Start of TASK INPUTS

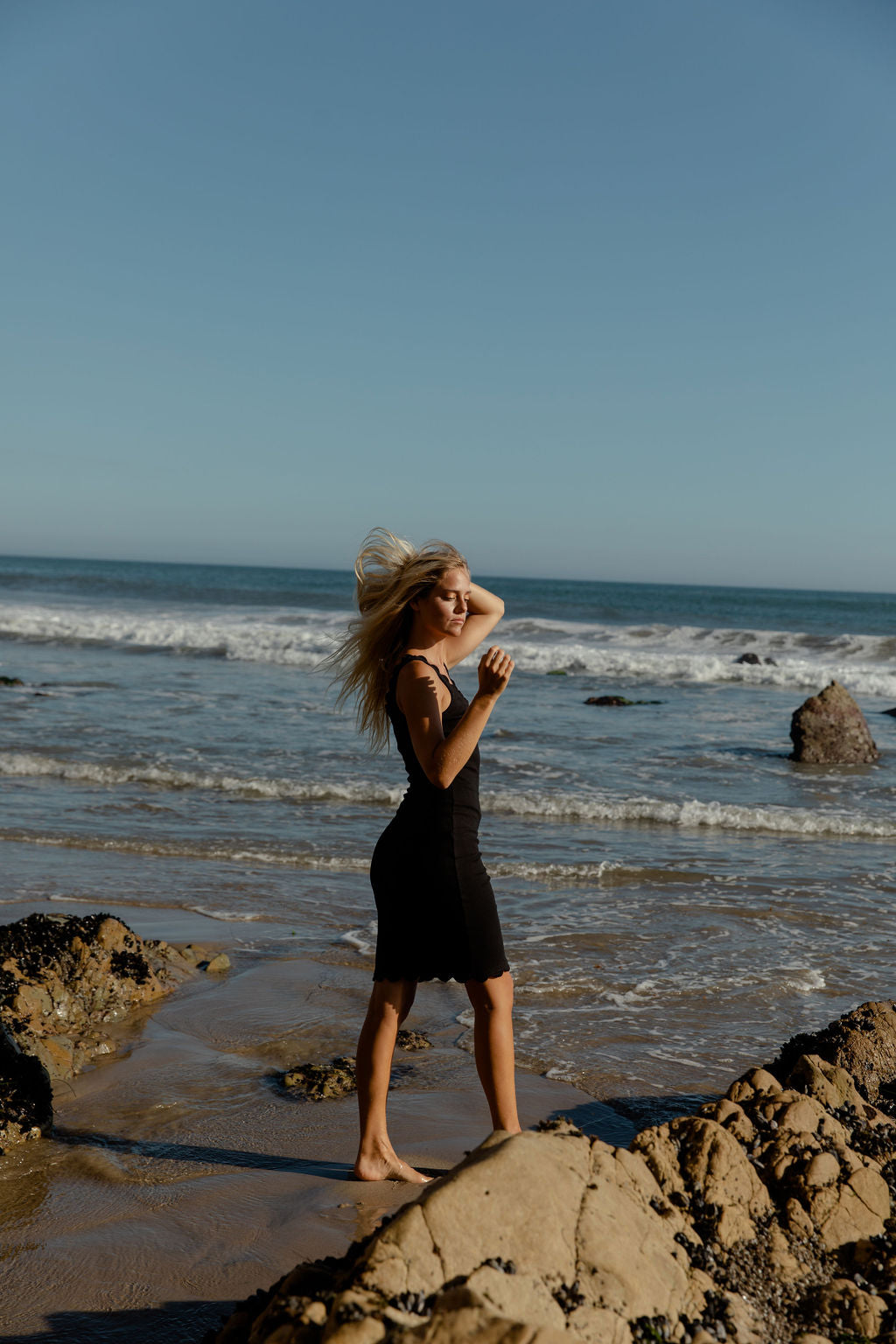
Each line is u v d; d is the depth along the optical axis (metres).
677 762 13.78
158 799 10.59
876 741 16.25
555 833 9.65
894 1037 3.99
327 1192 3.31
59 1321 2.62
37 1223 3.16
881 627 45.50
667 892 7.61
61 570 105.12
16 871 7.77
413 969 3.28
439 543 3.38
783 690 22.88
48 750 12.98
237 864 8.19
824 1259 2.59
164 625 30.48
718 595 90.56
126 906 6.98
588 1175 2.25
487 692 2.98
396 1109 4.08
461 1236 1.97
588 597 74.88
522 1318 1.83
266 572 118.38
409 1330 1.71
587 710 18.73
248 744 13.83
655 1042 4.84
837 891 7.72
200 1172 3.51
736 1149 2.75
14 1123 3.80
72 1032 4.85
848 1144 3.08
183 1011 5.22
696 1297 2.20
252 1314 2.17
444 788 3.12
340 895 7.40
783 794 11.95
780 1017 5.19
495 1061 3.25
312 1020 5.10
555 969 5.89
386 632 3.37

End of TASK INPUTS

-- EXERCISE --
Each line from the one that contains "16 871 7.77" through the end of the material above should be returned exactly, and nothing else.

-- WRITTEN ANSWER --
16 871 7.77
413 969 3.28
439 543 3.38
783 690 22.88
48 750 12.98
237 864 8.19
824 1259 2.59
164 625 30.48
718 595 90.56
126 906 6.98
588 1175 2.25
487 692 2.98
396 1109 4.08
461 1236 1.97
588 597 74.88
522 1318 1.83
266 572 118.38
409 1330 1.71
587 710 18.73
248 744 13.83
655 1042 4.84
837 891 7.72
200 1172 3.51
736 1149 2.75
14 1123 3.80
72 1032 4.85
848 1144 3.08
183 1011 5.22
696 1297 2.20
252 1314 2.17
444 788 3.12
340 895 7.40
783 794 11.95
780 1017 5.19
495 1061 3.25
312 1020 5.10
555 969 5.89
386 632 3.37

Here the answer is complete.